OMAR KIAMOMAR KIAM

When Hollywood reporters used to interview designer Omar Kiam, their first question was usually, “What is your real name?”

Certainly the six-foot-two, hazel-eyed, New York couturier with the ruddy complexion must have made up that sobriquet when he came to Hollywood to design for Goldwyn Studios in 1934. The fact was, he had not. He was born Alexander Omar Kiam Jr., in Monterrey, Mexico, on July 19, 1894. Though he went by “Alex” as a child, his schoolmates at Riverview Academy, a boys military school in Poughkeepsie, New York, preferred his middle name. From then on, the future designer was known as Omar.

He was born into a prominent Houston, Texas, family that had emigrated from Alsace, France two generations before. His mother, Maria, who was from St. Louis, married Alexander Sr. in Monterrey on July 20, 1893. She may have died giving birth to Kiam or soon thereafter, as Alex Sr. and his son returned to Houston without her soon after Kiam’s birth. Kiam was sent away to be raised by his paternal aunt and grandmother in Connecticut, while Alex Sr. stayed behind in Houston to help manage Kiam’s Mammoth Clothing Store, his brother Ed’s haberdashery catering to Houston’s upper middle class.

After completing his studies at Poughkeepsie’s Riverside Academy in 1909, Kiam reunited with his father in Houston, where he got his first design job at his uncle’s clothing store, designing caps for infants. Then he was off to the University of Texas, but Kiam lasted all of one week as a freshman. He took a job with a wholesale millinery house in St. Louis, and six months later, headed back to New York, arriving in 1914.

In 1918, Kiam was sent to Europe for a one-year tour of duty during World War I. He was wounded, though not seriously, on October 17, 1918, just three weeks before Germany surrendered. Within three years of returning to the United States in 1919, Kiam made what would be the first of several trips back to Paris, this time to study fashion and work in couture. Throughout the 1920s, Kiam apprenticed for design houses on both sides of the Atlantic.

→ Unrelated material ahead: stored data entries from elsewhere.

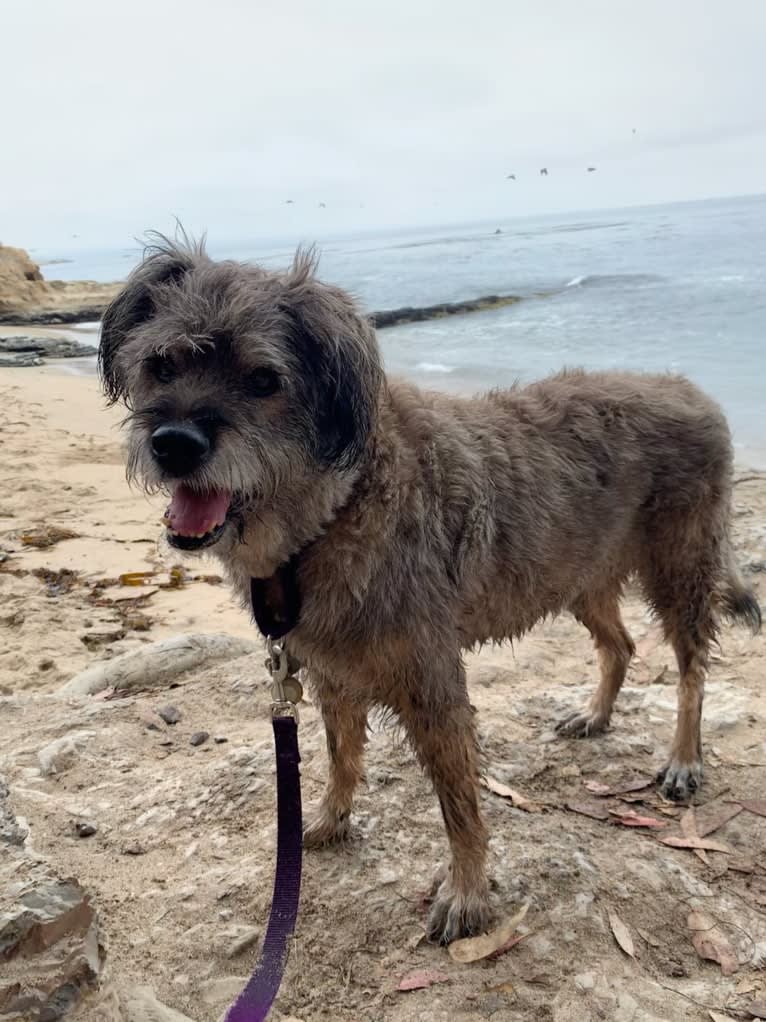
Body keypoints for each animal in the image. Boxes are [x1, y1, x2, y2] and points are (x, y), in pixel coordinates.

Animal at [100, 237, 763, 940]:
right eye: (162, 365)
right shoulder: (333, 674)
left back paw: (684, 758)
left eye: (263, 380)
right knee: (621, 644)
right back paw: (596, 714)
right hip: (580, 579)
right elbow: (340, 756)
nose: (174, 444)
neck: (338, 507)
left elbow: (458, 804)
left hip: (681, 568)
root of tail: (690, 388)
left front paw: (467, 892)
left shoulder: (431, 687)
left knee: (691, 669)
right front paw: (330, 820)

Designer Omar Kiam fits Betty Thomas for Vogues of 1938 (1937).

Designer Omar Kiam fits Betty Thomas for Vogues of 1938 (1937).

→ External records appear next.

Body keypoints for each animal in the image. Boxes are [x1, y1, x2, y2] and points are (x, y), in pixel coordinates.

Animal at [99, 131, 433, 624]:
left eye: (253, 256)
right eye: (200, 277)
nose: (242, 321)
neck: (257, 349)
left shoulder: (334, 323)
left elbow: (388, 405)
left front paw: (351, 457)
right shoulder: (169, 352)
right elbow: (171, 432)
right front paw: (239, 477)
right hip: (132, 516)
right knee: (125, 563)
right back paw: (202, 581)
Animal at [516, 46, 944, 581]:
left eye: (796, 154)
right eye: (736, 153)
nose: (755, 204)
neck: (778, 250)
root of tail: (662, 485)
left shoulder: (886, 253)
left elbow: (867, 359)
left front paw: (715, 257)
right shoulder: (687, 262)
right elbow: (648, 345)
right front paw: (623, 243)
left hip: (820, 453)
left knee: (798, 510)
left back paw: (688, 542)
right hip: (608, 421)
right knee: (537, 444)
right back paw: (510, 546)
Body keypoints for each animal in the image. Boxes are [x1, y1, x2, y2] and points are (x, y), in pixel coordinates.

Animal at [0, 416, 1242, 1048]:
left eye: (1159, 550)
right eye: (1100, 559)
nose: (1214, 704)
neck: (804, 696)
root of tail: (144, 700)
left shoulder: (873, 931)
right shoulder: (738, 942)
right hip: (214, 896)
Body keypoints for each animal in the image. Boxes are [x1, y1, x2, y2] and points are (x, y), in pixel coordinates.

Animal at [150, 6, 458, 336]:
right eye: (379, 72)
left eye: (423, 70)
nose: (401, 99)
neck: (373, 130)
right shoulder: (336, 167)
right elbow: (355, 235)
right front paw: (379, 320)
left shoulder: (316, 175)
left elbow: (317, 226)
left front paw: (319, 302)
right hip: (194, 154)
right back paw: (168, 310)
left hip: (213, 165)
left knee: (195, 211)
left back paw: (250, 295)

In 1929, Kiam finally opened his own clothing shop on 46th Street in Manhattan. Soon he began designing for Broadway, though he would always say that he never sought a career as a costumer. Broadway came to him. During the next seven years, Kiam designed for several shows, including Dishonored Lady, starring Katharine Cornell, Reunion in Vienna, starring the husband-wife team of Alfred Lunt and Lynn Fontanne, and the original staging of Dinner at Eight in 1932.

In 1934, Kiam left New York to become head designer for Samuel Goldwyn. Although Kiam designed for all of Goldwyn’s varied pictures for the next four years, he gained a reputation for his period costumes, which he especially enjoyed designing. Kiam took pride in getting every detail absolutely correct even though, in the end, it may not show on-screen. “It all goes to create in subtle ways the atmosphere you’re after,” he said. “For instance, all the stockings in Clive of India were especially made of unusually heavy silk. They didn’t have thin silk stockings in those days.”

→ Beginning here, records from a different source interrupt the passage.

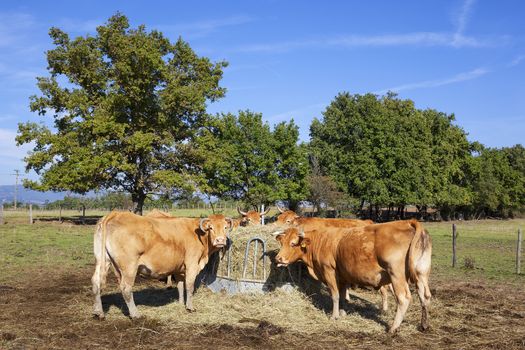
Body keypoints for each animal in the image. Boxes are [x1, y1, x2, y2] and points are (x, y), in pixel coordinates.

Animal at [90, 209, 231, 318]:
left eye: (225, 228)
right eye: (211, 228)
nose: (220, 240)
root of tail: (115, 214)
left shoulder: (179, 269)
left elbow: (180, 286)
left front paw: (180, 303)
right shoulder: (191, 264)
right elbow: (189, 287)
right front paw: (190, 307)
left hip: (102, 261)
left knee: (96, 282)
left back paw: (98, 312)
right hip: (129, 267)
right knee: (126, 288)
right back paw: (135, 314)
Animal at [272, 220, 432, 332]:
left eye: (293, 243)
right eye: (282, 242)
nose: (278, 258)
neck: (321, 241)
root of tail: (408, 222)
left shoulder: (329, 271)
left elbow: (335, 295)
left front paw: (334, 316)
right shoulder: (342, 275)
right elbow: (343, 296)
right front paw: (343, 313)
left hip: (396, 275)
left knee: (403, 298)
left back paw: (393, 328)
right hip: (421, 274)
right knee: (424, 296)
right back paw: (424, 325)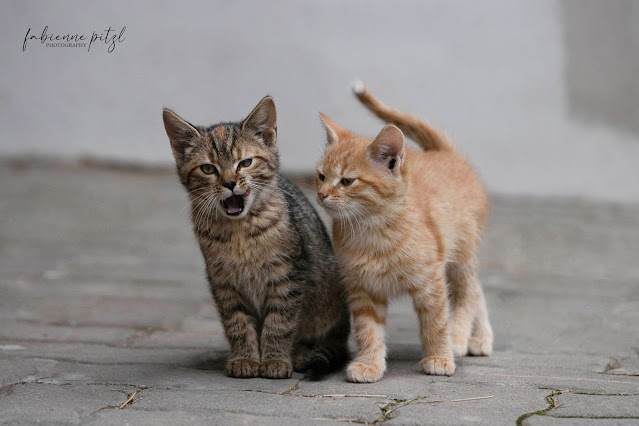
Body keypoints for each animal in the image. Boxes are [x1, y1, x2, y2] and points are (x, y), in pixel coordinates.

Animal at [162, 97, 348, 380]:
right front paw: (245, 358)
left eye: (245, 163)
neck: (239, 232)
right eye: (208, 168)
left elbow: (279, 323)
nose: (229, 183)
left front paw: (274, 360)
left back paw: (300, 354)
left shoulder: (287, 277)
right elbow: (237, 323)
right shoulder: (223, 282)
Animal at [316, 82, 496, 382]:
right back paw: (479, 338)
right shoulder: (362, 287)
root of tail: (444, 152)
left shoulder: (431, 280)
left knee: (468, 293)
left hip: (462, 254)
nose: (321, 194)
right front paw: (369, 364)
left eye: (347, 181)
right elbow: (367, 330)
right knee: (477, 290)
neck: (373, 229)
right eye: (320, 176)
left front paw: (439, 356)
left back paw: (461, 338)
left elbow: (436, 322)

Laurence Olivier and Merle Oberon in Wuthering Heights (1939).

Laurence Olivier and Merle Oberon in Wuthering Heights (1939).

In designing modern clothes, Kiam strove for flair while still being pragmatic. In These Three (1936), Merle Oberon and Miriam Hopkins had a scene where their characters renovate an old house. Putting the pair in dresses would have been absurd, while shorts might have seemed inappropriately titillating. Rather than evade the dilemma with slacks, Kiam turned to traditional men’s overalls for inspiration, designing feminine work clothes, complete with plaid gingham blouses.

In addition to Goldwyn, Kiam also worked for Hal Roach, and later, David O. Selznick, designing no fewer than twenty-eight changes for Janet Gaynor in A Star is Born (1937). For a man who seemed to enjoy costume design so much, Kiam’s career was brief. Wuthering Heights (1939) was his last film. “There is a great difference between designing clothes with no one person in mind and designing clothes for an individual,” he once said. “I prefer to and find it more interesting to design for a great many women than just a few.” He returned to New York and became chief designer for Ben Reig in 1941, creating elegant, simple, luxurious, and expensive couture for the women of Manhattan until his death on March 21, 1954. In the seven months prior to his death, he had attempted to recuperate from a heart ailment at the Ritz Tower Hotel, but he never rallied. He was fifty-nine.